IndexError: index 10000 is out of bounds for axis 0 with size 10000

This is pretty straightforward. When you have a size of 10000, element index 10000 is out of bounds because indexing begins with 0, not 1. Therefore, the 10,000th element is index 9999, and anything larger than that is out of bounds.


Mason Wheeler's answer told you what Python was telling you. The problem occurs in this loop:

while y[i] >= 0: # conditional loop continuous until
# projectile hits ground
    gamma = 0.005 # constant of friction
    height = 100 # height at which air friction disappears
    f = 0.5 * gamma * (height - y[i]) * dt
    x[i + 1] = (2 * x[i] - x[i - 1] + f * x[i - 1])/1 + f # numerical integration to find x[i + 1]                                       
    y[i + 1] = (2 * y[i] - y[i - 1] + f * y[i - 1] - g * dt ** 2)/ 1 + f # and y[i + 1]

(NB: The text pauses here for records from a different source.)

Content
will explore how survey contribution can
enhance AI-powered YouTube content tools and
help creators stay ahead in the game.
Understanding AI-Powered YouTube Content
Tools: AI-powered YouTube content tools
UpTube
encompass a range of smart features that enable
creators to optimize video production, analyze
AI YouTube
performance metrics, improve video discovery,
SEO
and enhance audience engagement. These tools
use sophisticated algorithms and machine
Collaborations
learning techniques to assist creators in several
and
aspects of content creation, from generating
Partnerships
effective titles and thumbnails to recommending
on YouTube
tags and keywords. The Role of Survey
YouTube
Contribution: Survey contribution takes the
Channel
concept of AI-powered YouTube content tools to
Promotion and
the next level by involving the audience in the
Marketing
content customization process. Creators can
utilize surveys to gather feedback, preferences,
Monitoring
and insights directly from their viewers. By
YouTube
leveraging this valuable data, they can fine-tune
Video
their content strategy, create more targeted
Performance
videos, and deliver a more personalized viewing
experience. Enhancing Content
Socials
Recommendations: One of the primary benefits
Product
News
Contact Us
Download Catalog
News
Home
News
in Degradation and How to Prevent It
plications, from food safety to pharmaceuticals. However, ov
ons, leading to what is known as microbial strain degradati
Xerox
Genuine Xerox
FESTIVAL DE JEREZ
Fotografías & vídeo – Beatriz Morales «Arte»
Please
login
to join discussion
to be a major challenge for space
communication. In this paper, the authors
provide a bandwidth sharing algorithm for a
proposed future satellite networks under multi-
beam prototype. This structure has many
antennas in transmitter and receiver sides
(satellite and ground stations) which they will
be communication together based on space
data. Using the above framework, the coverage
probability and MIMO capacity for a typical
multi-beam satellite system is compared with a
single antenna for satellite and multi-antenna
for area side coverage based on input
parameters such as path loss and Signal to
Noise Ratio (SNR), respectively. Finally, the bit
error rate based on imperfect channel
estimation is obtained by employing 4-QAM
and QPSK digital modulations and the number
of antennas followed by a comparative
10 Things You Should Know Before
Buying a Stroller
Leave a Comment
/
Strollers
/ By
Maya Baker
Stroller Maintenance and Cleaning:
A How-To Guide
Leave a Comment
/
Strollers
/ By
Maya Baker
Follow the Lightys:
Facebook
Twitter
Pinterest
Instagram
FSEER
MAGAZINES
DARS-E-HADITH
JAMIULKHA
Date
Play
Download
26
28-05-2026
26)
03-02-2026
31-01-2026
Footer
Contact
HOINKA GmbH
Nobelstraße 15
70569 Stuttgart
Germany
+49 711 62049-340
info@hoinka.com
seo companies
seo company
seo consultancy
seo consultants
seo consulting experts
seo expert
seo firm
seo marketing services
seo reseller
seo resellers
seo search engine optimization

    i = i + 1 # increment i for next loop

The simple fix is to change the loop to something like (I don't know Python syntax, so bear with me):

while (y[i] >= 0) and (i < len(time)):

That will stop the sim when you run out of array, but it will (potentially) also stop the sim with the projectile hanging in mid-air.

What you have here is a very simple ballistic projectile simulation, modeling atmospheric friction as a linear function of altitude. QUALITATIVELY, what is happening is that your projectile is not hitting the ground in the time you allowed, and you are attempting to overrun your tracking arrays. This is caused by failure to allow sufficient time-of-flight. Observe that the greatest possible time-of-flight occurs when atmospheric friction is zero, and it is then trivial to compute a closed-form upper bound for time-of-flight. You then use that upper bound as your time, and you will allocate sufficient array space to simulate the projectile all the way to impact.